Nice initiative @HPBotha 

Now if this could actually becomes a reality I would have the cue in my daily rotation 

Another bonus would be to make the device a tad fatter to accommodate a slightly larger battery

Reactions: Agree 1


----------



## Hooked (10/11/17)

A VERY chocolaty chocolate flavour would be great!

Nicotine strength: Preferably 3mg nicotine; maximum 5mg

Reactions: Agree 1


----------



## HPBotha (13/11/17)

The voting is still open mense! 

So far top three --- 

1) Fizzy drink
2) New Tobacco Blend or Menthol
3) Fruit something


----------



## BioHAZarD (13/11/17)

HPBotha said:


> The voting is still open mense!
> 
> So far top three ---
> 
> ...


The tobacco blend is easy  
Calamity Jane FTW

Reactions: Funny 1


----------



## Sterling Vape (15/12/17)

I vote Joose e liqz Havanah nightz for the twisp!

Reactions: Winner 1


----------



## Resistance (18/12/17)

mornings people.
Mr B. cherry Cavendish,rum and maple,rum and raisin, blueberry cheesecake.please.
and keep the existing three


----------



## Resistance (18/12/17)

sorry this just popped up...beer flavour,maybe?


----------



## Resistance (18/12/17)

maybe fizzy beer...it can go in the fizzy drinks/punch category


----------



## Arclight (26/12/17)

Caramel/Honey tobacco would be a winner.

Reactions: Like 1 | Winner 1


----------



## hot.chillie35 (24/2/18)

Fruit mix/. Green grape, kiwi, litchi, granadilla pomegranate.

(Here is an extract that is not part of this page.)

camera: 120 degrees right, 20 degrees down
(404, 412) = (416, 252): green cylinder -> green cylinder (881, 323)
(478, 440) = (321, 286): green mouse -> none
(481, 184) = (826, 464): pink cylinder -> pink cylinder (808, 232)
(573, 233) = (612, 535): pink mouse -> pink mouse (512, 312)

Please

Sent from my SM-G610F using Tapatalk


----------



## hot.chillie35 (24/2/18)

Any ripe fruit aswell as it will be great to have a fresh pod now and then

Sent from my SM-G610F using Tapatalk


----------



## Sterling Vape (9/4/18)

Hey guys, 

Any news on the new flavours for the Cue and new colors for the devices?


----------



## HPBotha (9/4/18)

Sterling Vape said:


> Hey guys,
> 
> Any news on the new flavours for the Cue and new colors for the devices?

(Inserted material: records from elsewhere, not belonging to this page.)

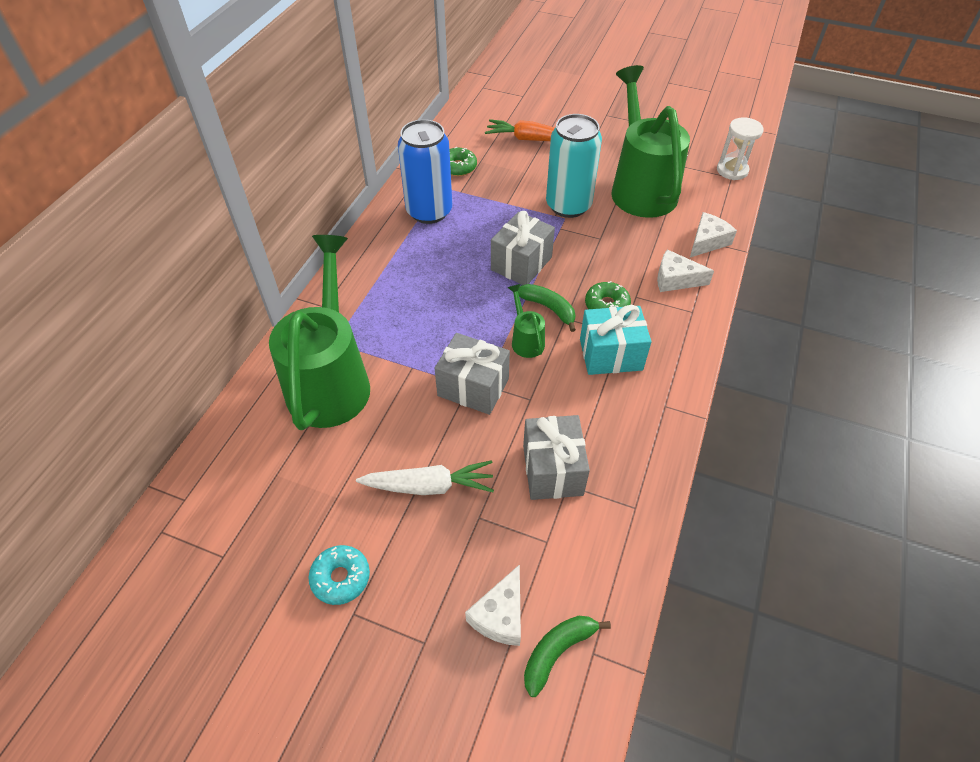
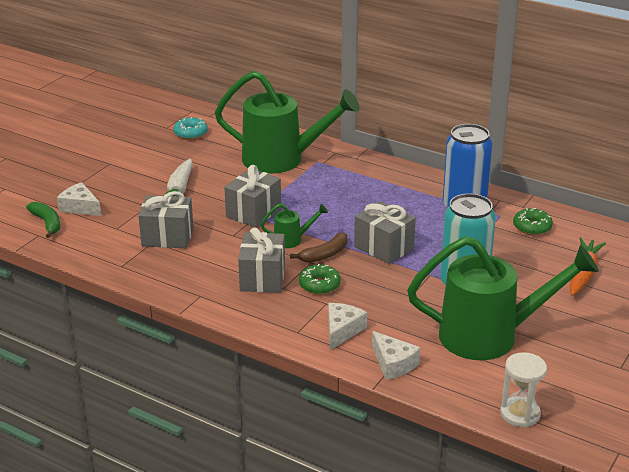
camera: 100 degrees right, 20 degrees down
(341, 578) = (133, 160): turquoise donut -> turquoise donut (191, 133)
(548, 308) = (324, 255): green banana -> brown banana
(610, 354) = (262, 278): turquoise gift -> grey gift

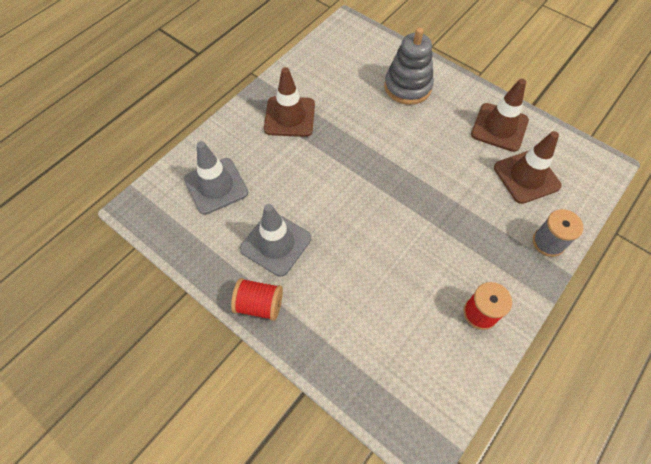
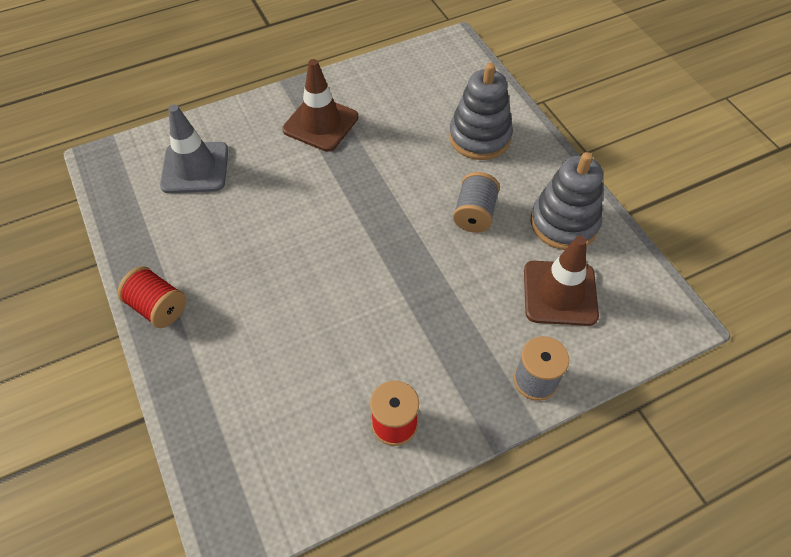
camera: 25 degrees right, 5 degrees down
(276, 243) = (217, 251): grey traffic cone -> none
(439, 143) = (474, 214): none -> grey spool
(499, 127) = (564, 223): brown traffic cone -> grey stacking toy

soon, very soon.... 2 very soon, and then a few more..... ;-D

Reactions: Like 1 | Thanks 1


----------



## eviltoy (9/4/18)

NIC SALTS!


----------



## Ruwaid (13/4/18)

@HPBotha awesome news on the 2 new cue flavours 
On a side note...why would sooo many pods be cracked?? Such a schelp esp when u have to fight with the ciggie kiosk at a Spar to give you a new one yet all i did was walk to the car, open and then walk back in. As we speak im sitting with a pod that just lost one of its magnectic pins and is laying inside the battery. Bought this pod last night. Not too long ago had 2 brand new cracked pods opened in front of me at a twisp kiosk.

Sorry to side track the thread but hopefully the "newer" pods are not like this! Really frustrating!


----------



## HPBotha (13/4/18)

Ruwaid said:


> @HPBotha awesome news on the 2 new cue flavours
> 
> 
> Sorry to side track the thread but hopefully the "newer" pods are not like this! Really frustrating!

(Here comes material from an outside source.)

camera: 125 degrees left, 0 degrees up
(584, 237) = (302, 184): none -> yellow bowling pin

Exactly this - the newer pods with the clearer plastic addresses previous issues. We are constantly looking at improving the Cue.


----------



## Ruwaid (13/4/18)

Thank you bud!! Love my Cue and its one device I will not think of getting rid of soon or ever lol.

Reactions: Agree 1 | Winner 1


----------



## Resistance (1/8/18)

well done Twisp on the 3 new flavours released.

Reactions: Thanks 1


----------